• **REQUIRED WORK**
Set down each entry exactly; omit images.

• **SUPPLIED RECORDS**
⁂

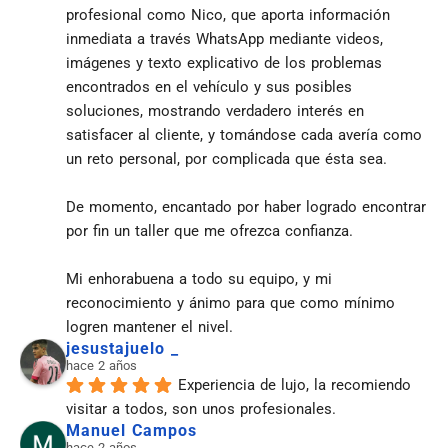
profesional como Nico, que aporta información 
inmediata a través WhatsApp mediante videos, 
imágenes y texto explicativo de los problemas 
encontrados en el vehículo y sus posibles 
soluciones, mostrando verdadero interés en 
satisfacer al cliente, y tomándose cada avería como 
un reto personal, por complicada que ésta sea.
De momento, encantado por haber logrado encontrar 
por fin un taller que me ofrezca confianza.
Mi enhorabuena a todo su equipo, y mi 
reconocimiento y ánimo para que como mínimo 
logren mantener el nivel.
jesustajuelo _
hace 2 años
Experiencia de lujo, la recomiendo 
visitar a todos, son unos profesionales.
Manuel Campos
hace 2 años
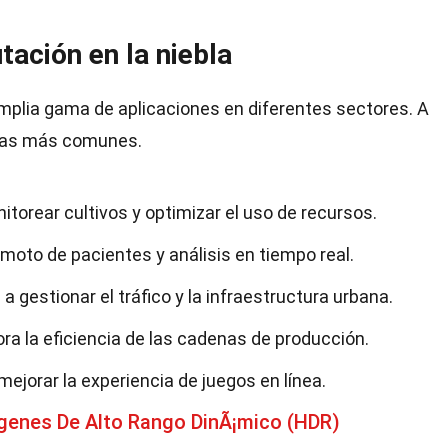
tación en la niebla
amplia gama de aplicaciones en diferentes sectores. A
 las más comunes.
onitorear cultivos y optimizar el uso de recursos.
emoto de pacientes y análisis en tiempo real.
 a gestionar el tráfico y la infraestructura urbana.
ra la eficiencia de las cadenas de producción.
mejorar la experiencia de juegos en línea.
genes De Alto Rango DinÃ¡mico (HDR)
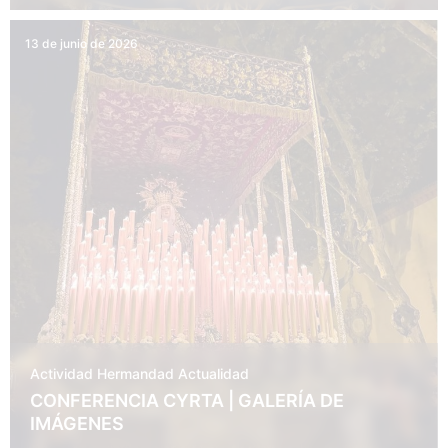
13 de junio de 2026
Actividad Hermandad
Actualidad
CONFERENCIA CYRTA | GALERÍA DE
IMÁGENES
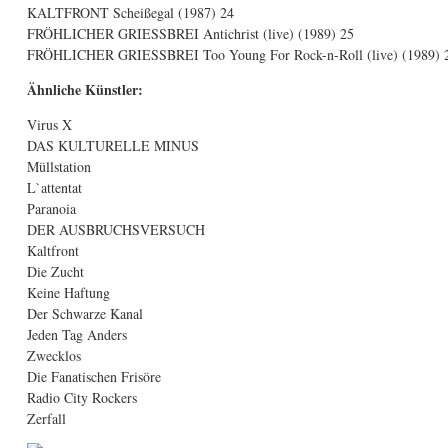
KALTFRONT Scheißegal (1987) 24
FRÖHLICHER GRIESSBREI Antichrist (live) (1989) 25
FRÖHLICHER GRIESSBREI Too Young For Rock-n-Roll (live) (1989) 
Ähnliche Künstler:
Virus X
DAS KULTURELLE MINUS
Müllstation
L`attentat
Paranoia
DER AUSBRUCHSVERSUCH
Kaltfront
Die Zucht
Keine Haftung
Der Schwarze Kanal
Jeden Tag Anders
Zwecklos
Die Fanatischen Frisöre
Radio City Rockers
Zerfall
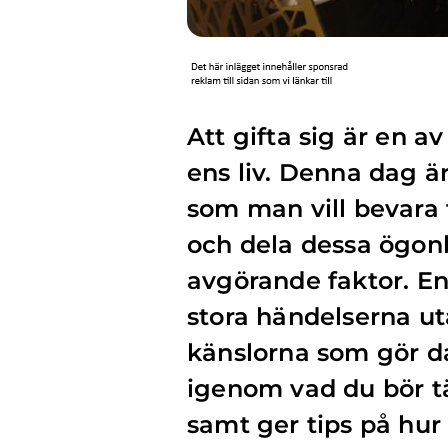
Att gifta sig är en 
ens liv. Denna dag är
som man vill bevara 
och dela dessa ögonbl
avgörande faktor. En
stora händelserna u
känslorna som gör da
igenom vad du bör tä
samt ger tips på hur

⁂

• **SOLUTION TO THIS EXERCISE**
profesional como Nico, que aporta información 
inmediata a través WhatsApp mediante videos, 
imágenes y texto explicativo de los problemas 
encontrados en el vehículo y sus posibles 
soluciones, mostrando verdadero interés en 
satisfacer al cliente, y tomándose cada avería como 
un reto personal, por complicada que ésta sea.
De momento, encantado por haber logrado encontrar 
por fin un taller que me ofrezca confianza.
Mi enhorabuena a todo su equipo, y mi 
reconocimiento y ánimo para que como mínimo 
logren mantener el nivel.
jesustajuelo _
hace 2 años
Experiencia de lujo, la recomiendo 
visitar a todos, son unos profesionales.
Manuel Campos
hace 2 años
tación en la niebla
amplia gama de aplicaciones en diferentes sectores. A
 las más comunes.
onitorear cultivos y optimizar el uso de recursos.
emoto de pacientes y análisis en tiempo real.
 a gestionar el tráfico y la infraestructura urbana.
ra la eficiencia de las cadenas de producción.
mejorar la experiencia de juegos en línea.
genes De Alto Rango DinÃ¡mico (HDR)
13 de junio de 2026
Actividad Hermandad
Actualidad
CONFERENCIA CYRTA | GALERÍA DE
IMÁGENES
KALTFRONT Scheißegal (1987) 24
FRÖHLICHER GRIESSBREI Antichrist (live) (1989) 25
FRÖHLICHER GRIESSBREI Too Young For Rock-n-Roll (live) (1989) 
Ähnliche Künstler:
Virus X
DAS KULTURELLE MINUS
Müllstation
L`attentat
Paranoia
DER AUSBRUCHSVERSUCH
Kaltfront
Die Zucht
Keine Haftung
Der Schwarze Kanal
Jeden Tag Anders
Zwecklos
Die Fanatischen Frisöre
Radio City Rockers
Zerfall
Att gifta sig är en 
ens liv. Denna dag är
som man vill bevara 
och dela dessa ögonbl
avgörande faktor. En
stora händelserna u
känslorna som gör da
igenom vad du bör tä
samt ger tips på hur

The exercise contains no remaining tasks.